= Maria Deijfen =

Swedish mathematician (born 1975)

Maria Deijfen (born 1975) is a Swedish mathematician known for her research on random graphs and stochastic processes on graphs, including the Reed–Frost model of epidemics. She is a professor of mathematics at Stockholm University.

==Education and career==
Deijfen was educated at Stockholm University, earning a licenciate in 2001, a doctorate in 2004, and a habilitation in 2008. Her doctoral dissertation, Stochastic Models for Spatial Growth and Competition, was supervised by Olle Häggström.

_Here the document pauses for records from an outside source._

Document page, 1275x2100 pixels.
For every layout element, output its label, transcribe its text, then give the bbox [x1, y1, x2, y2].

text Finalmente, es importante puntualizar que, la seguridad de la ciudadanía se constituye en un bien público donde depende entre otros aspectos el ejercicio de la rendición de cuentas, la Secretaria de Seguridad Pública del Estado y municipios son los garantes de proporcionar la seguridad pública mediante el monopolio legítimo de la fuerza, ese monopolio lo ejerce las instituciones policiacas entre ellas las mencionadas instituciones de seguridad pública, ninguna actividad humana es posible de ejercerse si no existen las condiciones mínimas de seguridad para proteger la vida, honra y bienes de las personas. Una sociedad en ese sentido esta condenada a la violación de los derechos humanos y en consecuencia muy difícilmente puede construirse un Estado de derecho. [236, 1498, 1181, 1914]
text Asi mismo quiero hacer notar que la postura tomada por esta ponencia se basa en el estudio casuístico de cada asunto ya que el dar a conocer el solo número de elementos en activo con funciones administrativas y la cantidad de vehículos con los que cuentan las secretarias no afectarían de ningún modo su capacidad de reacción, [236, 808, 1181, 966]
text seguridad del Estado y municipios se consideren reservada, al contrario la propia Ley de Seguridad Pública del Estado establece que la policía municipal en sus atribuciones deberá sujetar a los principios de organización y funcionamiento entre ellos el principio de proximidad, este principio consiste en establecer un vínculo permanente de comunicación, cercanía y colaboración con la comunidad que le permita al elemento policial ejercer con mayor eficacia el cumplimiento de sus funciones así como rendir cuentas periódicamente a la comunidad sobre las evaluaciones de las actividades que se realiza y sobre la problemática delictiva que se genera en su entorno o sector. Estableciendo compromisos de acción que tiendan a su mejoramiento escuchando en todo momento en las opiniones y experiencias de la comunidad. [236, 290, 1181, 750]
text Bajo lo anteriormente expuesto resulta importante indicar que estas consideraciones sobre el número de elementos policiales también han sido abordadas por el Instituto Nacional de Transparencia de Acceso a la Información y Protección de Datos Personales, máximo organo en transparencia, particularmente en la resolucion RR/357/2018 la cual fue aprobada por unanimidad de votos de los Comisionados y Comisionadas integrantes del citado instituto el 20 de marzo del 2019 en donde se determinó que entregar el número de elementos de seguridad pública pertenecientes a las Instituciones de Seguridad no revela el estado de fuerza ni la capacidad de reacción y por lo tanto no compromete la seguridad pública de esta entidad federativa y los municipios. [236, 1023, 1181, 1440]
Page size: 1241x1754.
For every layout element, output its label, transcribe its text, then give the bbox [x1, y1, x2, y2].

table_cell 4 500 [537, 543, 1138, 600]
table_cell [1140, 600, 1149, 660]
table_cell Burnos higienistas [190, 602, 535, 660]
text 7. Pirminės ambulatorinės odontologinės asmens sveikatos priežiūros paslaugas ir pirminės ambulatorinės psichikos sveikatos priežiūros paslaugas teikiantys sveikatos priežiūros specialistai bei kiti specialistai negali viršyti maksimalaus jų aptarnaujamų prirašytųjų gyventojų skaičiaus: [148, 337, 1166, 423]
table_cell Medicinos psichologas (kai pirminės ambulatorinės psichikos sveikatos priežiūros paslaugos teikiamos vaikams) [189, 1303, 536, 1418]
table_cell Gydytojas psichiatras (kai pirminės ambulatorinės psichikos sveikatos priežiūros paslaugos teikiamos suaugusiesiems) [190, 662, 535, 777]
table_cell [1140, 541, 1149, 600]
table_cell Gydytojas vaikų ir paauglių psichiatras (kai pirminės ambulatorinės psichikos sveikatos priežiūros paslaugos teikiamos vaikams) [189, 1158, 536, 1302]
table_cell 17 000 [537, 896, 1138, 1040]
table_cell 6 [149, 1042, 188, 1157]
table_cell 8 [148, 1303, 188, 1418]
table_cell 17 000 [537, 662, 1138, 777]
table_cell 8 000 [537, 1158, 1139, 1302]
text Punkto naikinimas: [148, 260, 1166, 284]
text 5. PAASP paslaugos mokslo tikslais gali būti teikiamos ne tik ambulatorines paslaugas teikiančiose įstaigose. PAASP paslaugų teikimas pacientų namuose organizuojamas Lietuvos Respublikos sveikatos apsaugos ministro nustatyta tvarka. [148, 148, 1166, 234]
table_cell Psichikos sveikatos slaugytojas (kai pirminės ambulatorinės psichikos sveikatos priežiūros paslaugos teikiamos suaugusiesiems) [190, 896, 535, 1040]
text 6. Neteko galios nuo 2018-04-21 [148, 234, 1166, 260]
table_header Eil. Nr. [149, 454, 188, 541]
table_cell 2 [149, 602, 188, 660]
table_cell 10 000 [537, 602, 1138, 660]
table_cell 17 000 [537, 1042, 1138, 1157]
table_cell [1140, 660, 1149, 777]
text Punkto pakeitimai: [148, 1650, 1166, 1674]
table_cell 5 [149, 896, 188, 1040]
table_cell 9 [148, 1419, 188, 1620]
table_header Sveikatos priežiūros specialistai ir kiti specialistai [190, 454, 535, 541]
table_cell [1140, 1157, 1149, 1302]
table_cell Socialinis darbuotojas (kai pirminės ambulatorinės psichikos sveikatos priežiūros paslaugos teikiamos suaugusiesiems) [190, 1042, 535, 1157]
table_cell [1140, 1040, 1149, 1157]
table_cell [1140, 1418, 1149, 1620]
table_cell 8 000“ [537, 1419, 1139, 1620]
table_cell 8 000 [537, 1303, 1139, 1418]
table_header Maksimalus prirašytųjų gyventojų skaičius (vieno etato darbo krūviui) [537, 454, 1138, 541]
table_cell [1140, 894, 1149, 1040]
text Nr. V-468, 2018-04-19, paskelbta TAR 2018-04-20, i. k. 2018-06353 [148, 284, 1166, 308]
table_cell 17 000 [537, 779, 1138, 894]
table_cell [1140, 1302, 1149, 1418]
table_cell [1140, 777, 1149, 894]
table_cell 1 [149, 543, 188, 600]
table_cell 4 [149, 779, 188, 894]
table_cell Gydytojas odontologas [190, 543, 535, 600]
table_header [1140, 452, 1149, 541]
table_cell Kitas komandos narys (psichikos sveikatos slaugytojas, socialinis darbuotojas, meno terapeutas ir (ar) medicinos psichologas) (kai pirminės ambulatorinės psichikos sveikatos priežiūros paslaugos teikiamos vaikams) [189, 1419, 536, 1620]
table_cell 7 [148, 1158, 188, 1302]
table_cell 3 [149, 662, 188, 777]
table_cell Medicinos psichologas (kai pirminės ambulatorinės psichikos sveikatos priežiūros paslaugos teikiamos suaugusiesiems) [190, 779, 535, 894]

After completing her doctorate, she became a postdoctoral researcher at the Mittag-Leffler Institute, Vrije Universiteit Amsterdam, Chalmers University, and Delft University of Technology before returning to Stockholm as a junior faculty member in 2006. She was promoted to full professor in mathematical statistics in 2015.

==Recognition==
Deijfen was one of the 2018 recipients of the Paul R. Halmos – Lester R. Ford Award of the Mathematical Association of America for her paper with Alexander E. Holroyd and James B. Martin, "Friendly Frogs, Stable Marriage, and the Magic of Invariance", using combinatorial game theory to analyze the stable marriage problem.